Study design and settings
This was a retrospective review of severe malaria cases admitted from 1st January to 31st December 2019, otherwise referred to as the pre-COVID-19 period and January 1st to 31st December (COVID-19 period) at Federal Teaching Hospital, Katsina, Nigeria. The hospital is a 700-bed tertiary health facility located in north-western Nigeria and receives referrals within the state, parts of adjoining states, and the Niger republic. This study took place in the emergency and pediatric wards of the hospital. The hospital has a dedicated COVID-19 isolation and treatment center, which is separate from other hospital structures including the pediatric wards. In addition, during the peak of the first wave of COVID-19 in Nigeria, the hospital remained open including the pediatric units and ensured minimal disruption of services.
Study population
This study involved children aged 14 years and below with the diagnosis of severe malaria during the study period (1st of January 2019 to 31st December 2020).
Case definition for severe malaria
The definition of severe malaria was based on the world health organization (WHO) guidelines for severe malaria (2015).[17] In brief, a case of severe malaria was defined as evidence of parasitological confirmation and presence of life threatening features, which include any of the following: “impaired consciousness” defined as Glasgow score of less than 11 or Blantyre coma score less than 3 for younger children; “prostration” defined as generalized weakness (a child was unable to sit, stand or walk without assistance); “ multiple convulsions referred to a child with more than two episodes of convulsion within 24 hours; “acidosis” was defined as a plasma bicarbonate level of less than 15 mmol/l and severe acidosis in the presence of respiratory distress characterised by rapid, deep, and laboured breathing; “hypoglycaemia” referred to blood or plasma glucose of less than 2.2 mmol while “severe anaemia” was defined as haemoglobin concentration less than or equal 5 g/dl or packed cell volume of less than or equal to 15% in children <12 years of age and less than 7 g/dl or packed cell volume of 20% in those aged 12 years; “acute kidney injury” was defined as plasma or serum creatinine 3 mg/dl or blood urea >20 mmol/l while “jaundice” was defined as the plasma or serum bilirubin >50 umol/l or 3 mg/dl; “pulmonary oedema” was defined as radiologically confirmed or oxygen saturation <92% on room air with a respiratory rate greater than 30/minute, or age appropriate tachypnoea often with chest indrawing and crepitations on auscultation; “significant bleeding” referred to recurrent or prolonged bleeding from the nose, gums or venepuncture sites; hematemesis or melena; “Compensated shock” was defined as capillary refill greater or equal three seconds but no hypotension, and “decompensated shock” was defined as systolic blood pressure <70 mm Hg with evidence of impaired perfusion (cool peripheries or prolonged capillary refill). “Hyperparasitaemia” was defined as plasmodium falciparum parasitemia>10%.

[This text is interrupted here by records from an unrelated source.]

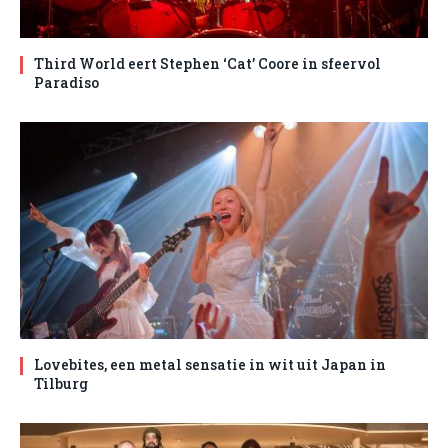
Third World eert Stephen ‘Cat’ Coore in sfeervol
Paradiso
Lovebites, een metal sensatie in wit uit Japan in
Tilburg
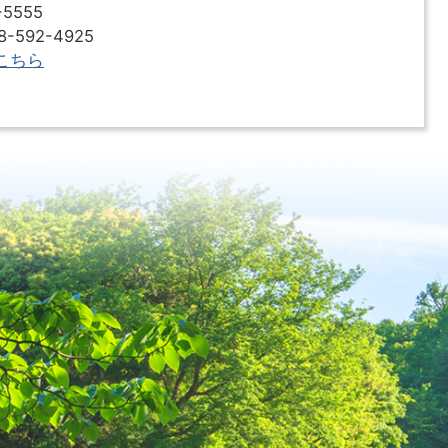
5555
592-4925
こちら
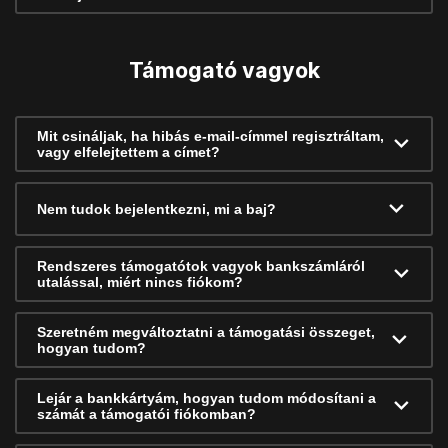
Támogató vagyok
Mit csináljak, ha hibás e-mail-címmel regisztráltam,
vagy elfelejtettem a címet?
Nem tudok bejelentkezni, mi a baj?
Rendszeres támogatótok vagyok bankszámláról
utalással, miért nincs fiókom?
Szeretném megváltoztatni a támogatási összeget,
hogyan tudom?
Lejár a bankkártyám, hogyan tudom módosítani a
számát a támogatói fiókomban?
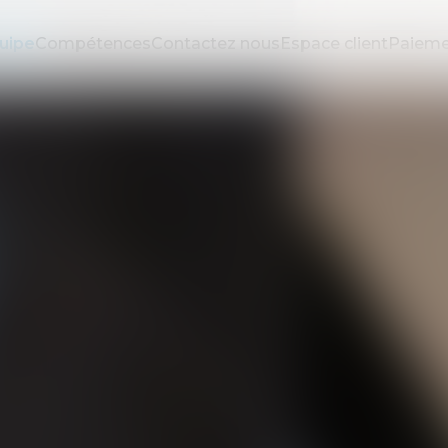
uipe
Compétences
Contactez nous
Espace client
Paieme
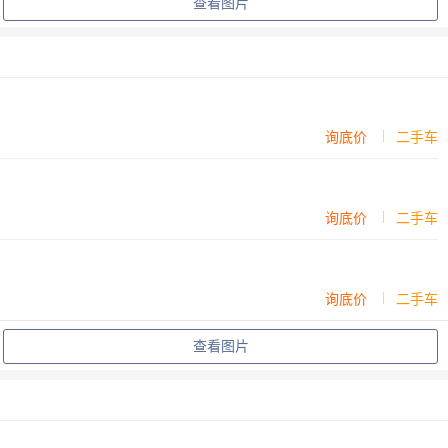
查看图片
询底价
二手车
询底价
二手车
询底价
二手车
查看图片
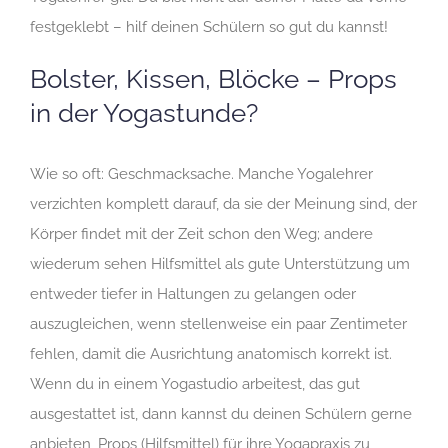
festgeklebt – hilf deinen Schülern so gut du kannst!
Bolster, Kissen, Blöcke – Props
in der Yogastunde?
Wie so oft: Geschmacksache. Manche Yogalehrer
verzichten komplett darauf, da sie der Meinung sind, der
Körper findet mit der Zeit schon den Weg; andere
wiederum sehen Hilfsmittel als gute Unterstützung um
entweder tiefer in Haltungen zu gelangen oder
auszugleichen, wenn stellenweise ein paar Zentimeter
fehlen, damit die Ausrichtung anatomisch korrekt ist.
Wenn du in einem Yogastudio arbeitest, das gut
ausgestattet ist, dann kannst du deinen Schülern gerne
anbieten, Props (Hilfsmittel) für ihre Yogapraxis zu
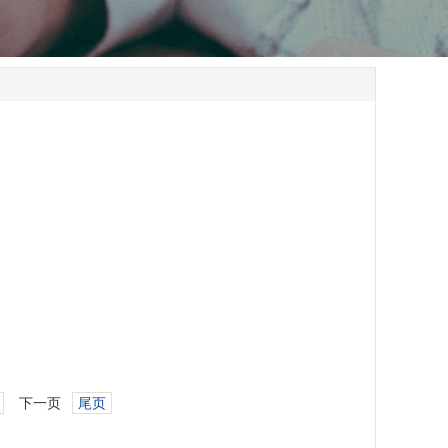
下一页
尾页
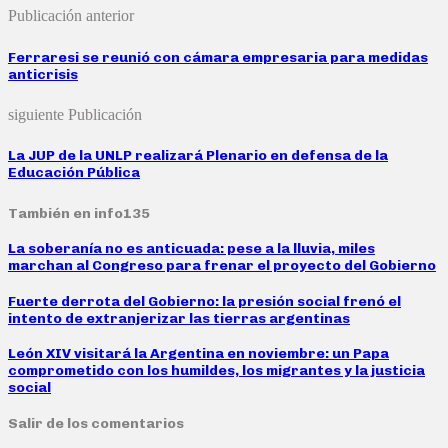
Publicación anterior
Ferraresi se reunió con cámara empresaria para medidas
anticrisis
siguiente Publicación
La JUP de la UNLP realizará Plenario en defensa de la
Educación Pública
También en info135
La soberanía no es anticuada: pese a la lluvia, miles
marchan al Congreso para frenar el proyecto del Gobierno
Fuerte derrota del Gobierno: la presión social frenó el
intento de extranjerizar las tierras argentinas
León XIV visitará la Argentina en noviembre: un Papa
comprometido con los humildes, los migrantes y la justicia
social
Salir de los comentarios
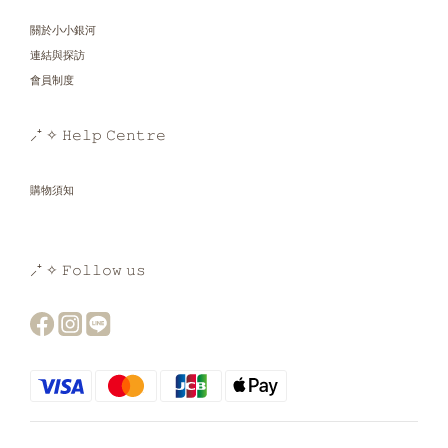
關於小小銀河
連結與探訪
會員制度
⸝⁺ ✧ 𝙷𝚎𝚕𝚙 𝙲𝚎𝚗𝚝𝚛𝚎
購物須知
⸝⁺ ✧ 𝙵𝚘𝚕𝚕𝚘𝚠 𝚞𝚜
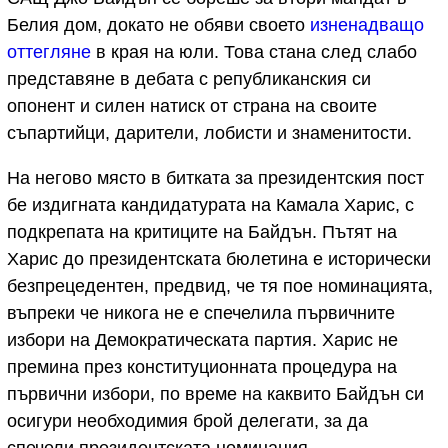
Белия дом, докато не обяви своето
изненадващо
оттегляне
в края на юли. Това стана след слабо
представяне в дебата с републиканския си
опонент и силен натиск от страна на своите
съпартийци, дарители, лобисти и знаменитости.
На негово място в битката за президентския пост
бе издигната кандидатурата на Камала Харис, с
подкрепата на критиците на Байдън. Пътят на
Харис до президентската бюлетина е исторически
безпрецедентен, предвид, че тя пое номинацията,
въпреки че никога не е спечелила първичните
избори на Демократическата партия. Харис не
премина през конституционната процедура на
първични избори, по време на каквито Байдън си
осигури необходимия брой делегати, за да
спечели президентската номинация.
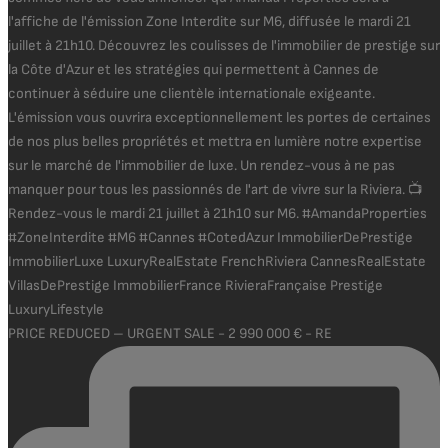
PRICE REDUCED – URGENT SALE - 2 990 000 € - RE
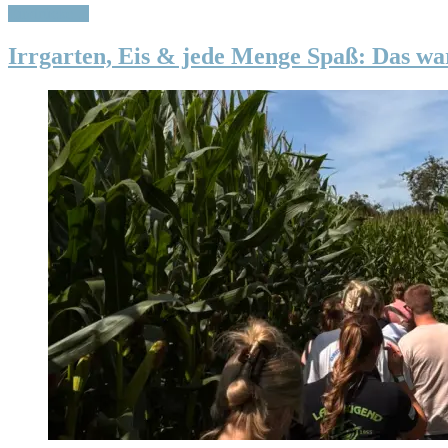
Eindrücke ...
Irrgarten, Eis & jede Menge Spaß: Das wa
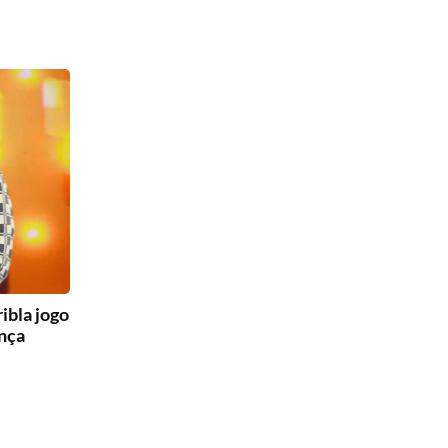
ibla jogo
nça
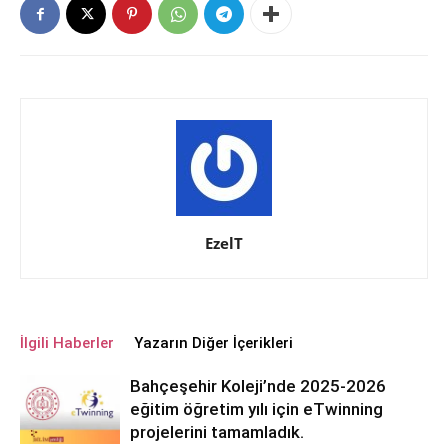
EzelT
İlgili Haberler
Yazarın Diğer İçerikleri
Bahçeşehir Koleji’nde 2025-2026
eğitim öğretim yılı için eTwinning
projelerini tamamladık.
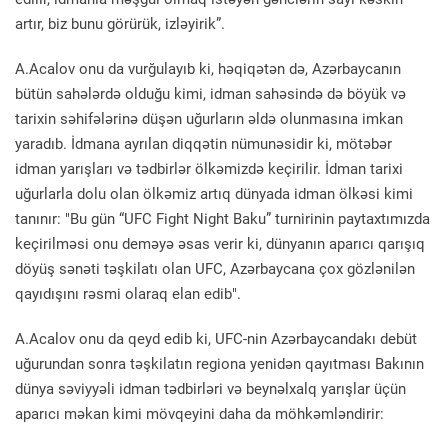
artır, biz bunu görürük, izləyirik”.
A.Acalov onu da vurğulayıb ki, həqiqətən də, Azərbaycanın
bütün sahələrdə olduğu kimi, idman sahəsində də böyük və
tarixin səhifələrinə düşən uğurların əldə olunmasına imkan
yaradıb. İdmana ayrılan diqqətin nümunəsidir ki, mötəbər
idman yarışları və tədbirlər ölkəmizdə keçirilir. İdman tarixi
uğurlarla dolu olan ölkəmiz artıq dünyada idman ölkəsi kimi
tanınır: "Bu gün “UFC Fight Night Baku” turnirinin paytaxtımızda
keçirilməsi onu deməyə əsas verir ki, dünyanın aparıcı qarışıq
döyüş sənəti təşkilatı olan UFC, Azərbaycana çox gözlənilən
qayıdışını rəsmi olaraq elan edib".
A.Acalov onu da qeyd edib ki, UFC-nin Azərbaycandakı debüt
uğurundan sonra təşkilatın regiona yenidən qayıtması Bakının
dünya səviyyəli idman tədbirləri və beynəlxalq yarışlar üçün
aparıcı məkan kimi mövqeyini daha da möhkəmləndirir:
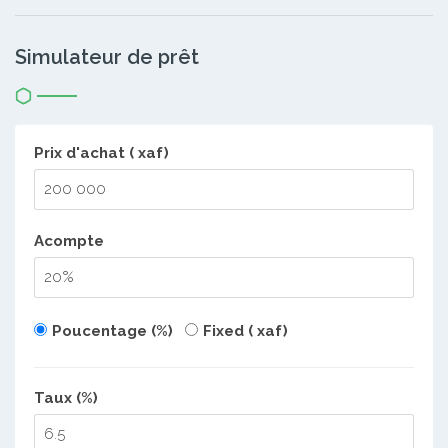
Simulateur de prêt
Prix d'achat ( xaf)
Acompte
Poucentage (%)
Fixed ( xaf)
Taux (%)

The parasitological confirmation in this study was based on the child being tested positive with ‘rapid diagnostic test (RDT)’ kits and or the presence of malaria parasites on light microscopy.
Period of study
The pre-COVID-19 period spanned 1st January to 31st December 2020 COVID-19 period spanned 1st January to 31st December 2020 as the first case of COVID-19 was confirmed on the 27th February 2020 in Nigeria.[18]
Sample size
The sample size for this study included all the children admitted with severe malaria between the 1st of January 2019 and the 31st of December 2020.
Inclusion criteria
We included children with parasitological confirmed severe malaria.
Exclusion criteria
We excluded the following children from the study: children less than three months; the presence of comorbidities such as sickle cell disease, chronic kidney disease; and those with underlying severe acute malnutrition.
Outcomes measured.
The primary outcomes of this study were to determine and compare the prevalence and hospitalization outcomes (length of stay from day of admission, deaths, or discharge) between pre-COVID-19 and COVID-19 periods among children with severe malaria. The secondary outcomes were to describe and compare the profile and index of severity of severe malaria between the two periods.
Data extraction
The data of children with severe malaria admitted from 1st January 2019 to 31st December 2020 were extracted from the electronic health records. Variables extracted included the age, sex, duration of symptoms before presentation at our health facility, duration of hospitalization, forms of severe malaria, date of admission, date of outcomes of hospitalization, and outcomes of hospitalization (defined as death or discharged).
Data analysis
The data were entered into an Excel spreadsheet and exported into SPSS version 25 for analysis. The age, duration of symptoms, and length of hospitalization were not normally distributed and were summarised as median with an interquartile range. In addition, the three variables were compared using Mann-Witney U between the pre-COVID-19 and COVID-19 periods. The discrete variables such as features of severe malaria, sex, and hospitalization outcomes were summarised using frequency tables and compared using Chi-square. In addition, the degree of association or otherwise was expressed as an odds ratio with a 95% confidence interval. The p-value was set at < 0.05 for all the statistical tests.